-- Data for this exercise follows --

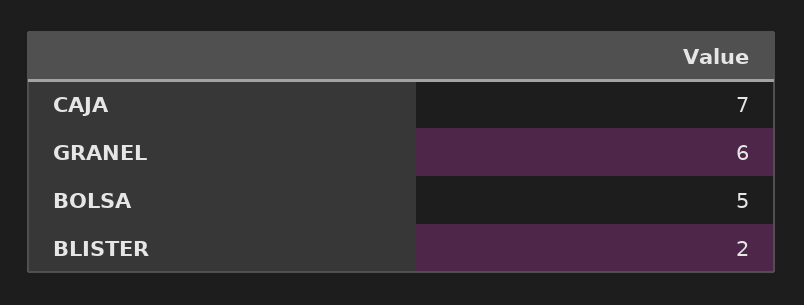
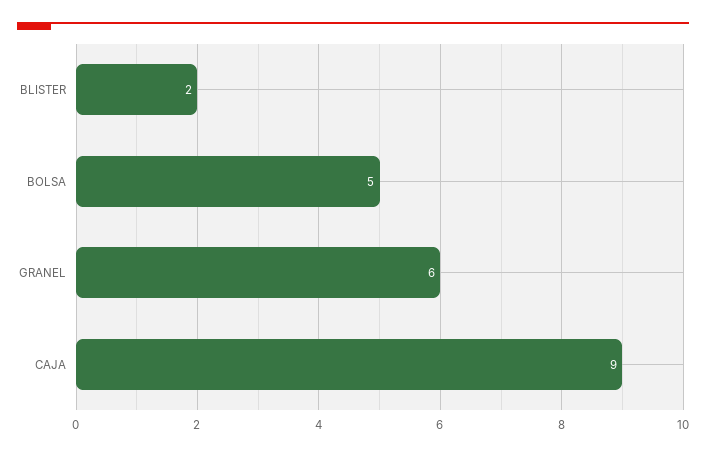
  {
-   "CAJA": 7,
+   "CAJA": 9,
    "GRANEL": 6,
    "BOLSA": 5,
    "BLISTER": 2
  }

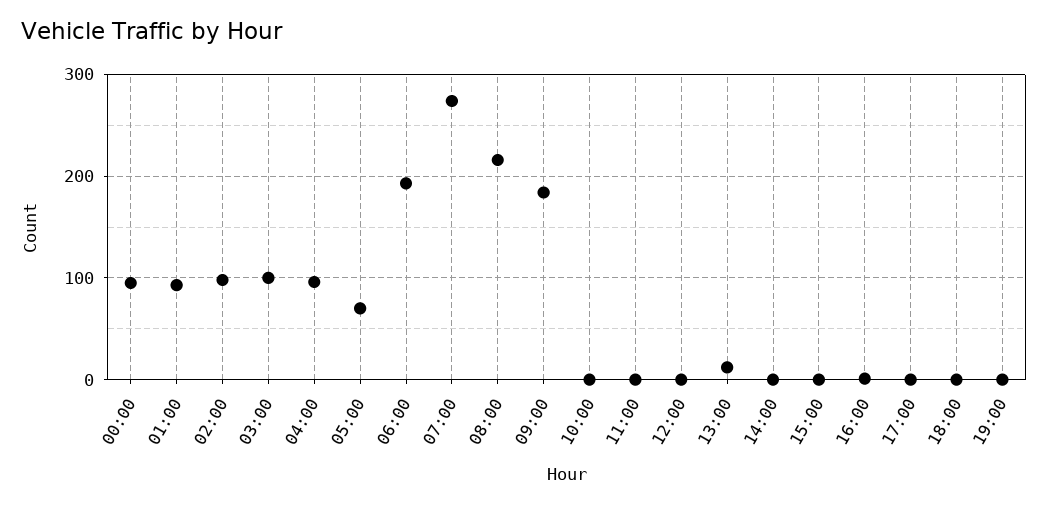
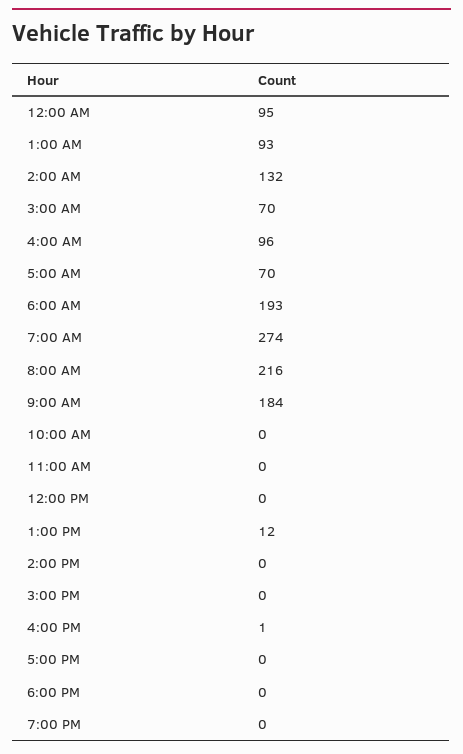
  {
    "00:00": 95,
    "01:00": 93,
-   "02:00": 100,
+   "02:00": 132,
-   "03:00": 100,
+   "03:00": 70,
    "04:00": 96,
    "05:00": 70,
    "06:00": 193,
    "07:00": 274,
    "08:00": 216,
    "09:00": 184,
    "10:00": 0,
    "11:00": 0,
    "12:00": 0,
    "13:00": 12,
    "14:00": 0,
    "15:00": 0,
    "16:00": 1,
    "17:00": 0,
    "18:00": 0,
    "19:00": 0
  }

-- Data for this exercise concluded --

*Brief:*
Each entry above should be returned exactly as written, minus its pictures.

*Solution for this exercise:*
  {
-   "CAJA": 7,
+   "CAJA": 9,
    "GRANEL": 6,
    "BOLSA": 5,
    "BLISTER": 2
  }

  {
    "00:00": 95,
    "01:00": 93,
-   "02:00": 100,
+   "02:00": 132,
-   "03:00": 100,
+   "03:00": 70,
    "04:00": 96,
    "05:00": 70,
    "06:00": 193,
    "07:00": 274,
    "08:00": 216,
    "09:00": 184,
    "10:00": 0,
    "11:00": 0,
    "12:00": 0,
    "13:00": 12,
    "14:00": 0,
    "15:00": 0,
    "16:00": 1,
    "17:00": 0,
    "18:00": 0,
    "19:00": 0
  }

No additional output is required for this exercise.